Egypt - Pyramids, mummies, camels. (how about sand?)
Canada - above America.

I suppose the meaning of above could be debatable.

I was only going to include the Canada one, but the others are hilarious too. Can anyone add any more alternative definitions?

Canada: America’s hat. or, Beavertown.
Australia: pocket mice (kangaroos)
Ireland: leprechauns and shamrocks, but Guiness is a close number two.
Mexico: big hats, bigger mo’s, and hot tamales.
Peru: pipes and llamas
Bolivia: see Peru
Columbia: cocaine and coffee
etc etc

these are all total stereotypes, so not very PC. great!

I have so many things too be proud of!

I was raised in a Church that was founded because a man wanted to trade his wife in on a younger model (no, the answer is not Rudy Guliani, Fred Thompson or Newt Gingrich)

In a country founded by a drunk on a railway swindle

In a city founded by a man who had the courage to build a raft, load it with a barrel of whiskey and an assortment of whores, and set off for greatness. Love ya, Gassy Jack!

Seems that there is a it of a ‘stereotyping’ problem in some of the Canadian media.

[quote]Stereotype silliness

Last month three cartoons appeared in Quebec’s francophone media that many Jews found offensive.

The cartoonists were apparently ridiculing Action Democratique du Quebec leader Mario Dumont for meeting unannounced with Jewish leaders in the Montreal home of former Sen. Leo Kolber, a prominent Liberal fundraiser.

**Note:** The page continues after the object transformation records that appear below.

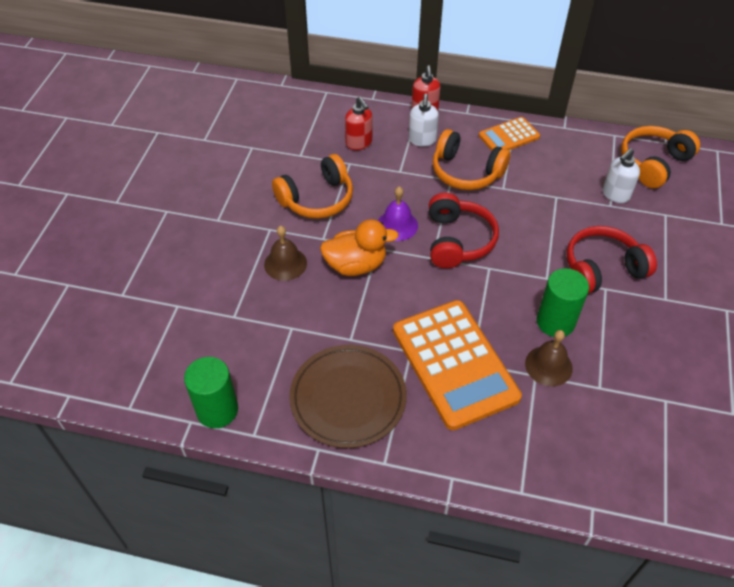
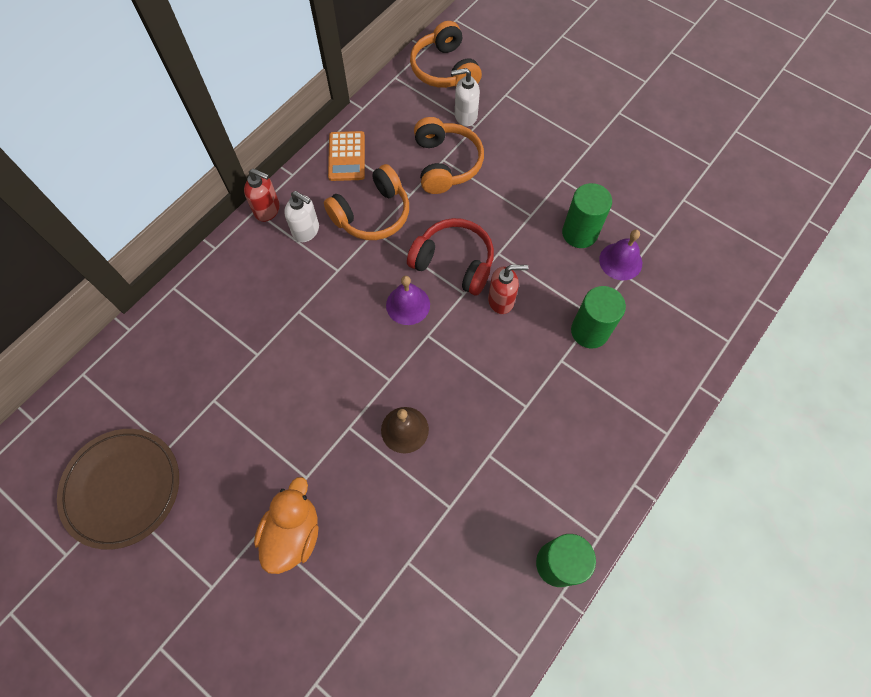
camera: 65 degrees left, 15 degrees up
(317, 199) = (332, 363): orange headphones -> orange headphones (446, 164)
(348, 398) = (590, 436): brown plate -> brown plate (122, 488)
(356, 265) = (440, 364): orange duck -> orange duck (293, 533)
(359, 143) = (275, 290): red soap dispenser -> red soap dispenser (501, 300)
(454, 364) = (589, 331): orange calculator -> green cylinder
(548, 366) = (620, 261): brown bell -> purple bell
(602, 269) = (540, 170): red headphones -> none
(615, 195) = (465, 116): white soap dispenser -> white soap dispenser turned 105 degrees clockwise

This on the same day the fate of Quebec’s budget, introduced by the minority Liberal government, was being decided. In theory, the budget, which Dumont opposed, could have been defeated, forcing an election, had not the Parti Quebecois decided to back the Liberals.

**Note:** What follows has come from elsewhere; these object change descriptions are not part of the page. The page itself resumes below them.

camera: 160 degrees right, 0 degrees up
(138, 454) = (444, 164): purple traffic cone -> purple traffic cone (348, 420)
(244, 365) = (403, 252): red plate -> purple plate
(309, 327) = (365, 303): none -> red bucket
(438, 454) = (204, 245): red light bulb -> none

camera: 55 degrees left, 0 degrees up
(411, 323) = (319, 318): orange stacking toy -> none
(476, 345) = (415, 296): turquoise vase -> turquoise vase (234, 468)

Somehow though, cartoons supposedly intended to mock Dumont for showing poor political judgment, employed stereotypical imagery highly offensive to many Jews.

Herve Philippe of La Tribune showed Dumont seated behind a desk facing two Jewish men (identified by their yarmulkes and sidelocks) dressed in business attire, each carrying a briefcase, one with a visibly large nose.more at link
Toronto Sun[/quote]

I wonder what the entry for Germany was? Lederhosen, beer, and Hitler?

Maybe they should have taken a cue from the cultural institutes of various countries, which tend to be named for some great person with a global cachet. For example, Germany has Goethe Institutes, China is starting Confucius institutes, and so on. (I wonder what Taiwan’s would be?)